Она села в такси и захлопнула дверцу. Позади она навсегда оставила Лаон. Никаких Лаонов: мы умрем здесь. «Какая прекрасная погода! — подумала она. — Какая прекрасная погода! Сегодня после обеда мы пойдем на улицу Розье и на остров Святого Людовика».
— Быстрее! Быстрее! — крикнула Ирен. — Идите сюда!
Матье был без пиджака, он причесывался перед зеркалом. Он положил расческу на стол, сунул под мышку пиджак и вошел в комнату друзей.
— Что?
Она с несчастным видом показала на раскладушку:
— Он удрал!
— Вот дела! — ахнул Матье. — Вот дела!
Некоторое время он рассматривал разобранную постель, почесывая голову, а потом расхохотался. Ирен посмотрела на него серьезно и удивленно, но смех заразил и ее.
— Ловко он нас провел, — сказал Матье.

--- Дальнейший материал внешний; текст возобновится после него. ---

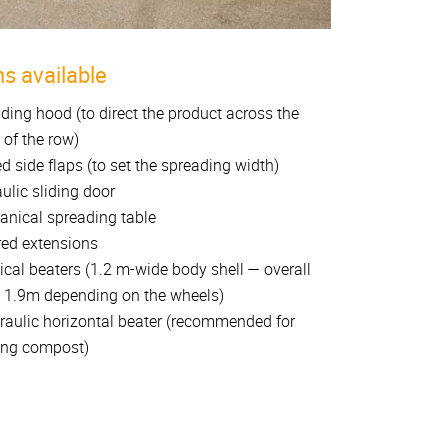
s available
ding hood (to direct the product across the
 of the row)
d side flaps (to set the spreading width)
ulic sliding door
nical spreading table
ed extensions
tical beaters (1.2 m-wide body shell — overall
 1.9m depending on the wheels)
raulic horizontal beater (recommended for
ing compost)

Он надел пиджак. Ирен все еще смеялась.
— Встретимся в кафе «Дом», в семь часов.
— В семь часов, — повторила она. Он наклонился и легко поцеловал ее.
Ивиш бегом поднялась по лестнице и, запыхавшись, остановилась на площадке четвертого этажа. Дверь была приоткрыта. «А вдруг это консьержка?» Она вошла: все двери были открыты, все лампы зажжены. В прихожей она увидела большой чемодан: «Он здесь».
— Матье!
Никто не ответил. Кухня была пустой, но в спальне постель была разобрана. «Он ночевал здесь». Ивиш вошла в кабинет, открыла окна и ставни. «Здесь не так уж безобразно, — растроганно подумала она, — я была к нему несправедлива». Она будет жить здесь, четыре раза в неделю она будет писать ему; нет, пять раз. Потом, в один прекрасный день, он прочтет в газетах: «Бомбежка Парижа» и перестанет получать письма. Она обошла вокруг письменного стола, прикоснулась к книгам, к пресс-папье в форме краба. Около произведения Мартино о Стендале лежала сломанная сигарета: она взяла ее и положила в сумочку с реликвиями. Затем она аккуратно села на диван. Через минуту на лестнице послышались шаги, и ее сердце подпрыгнуло.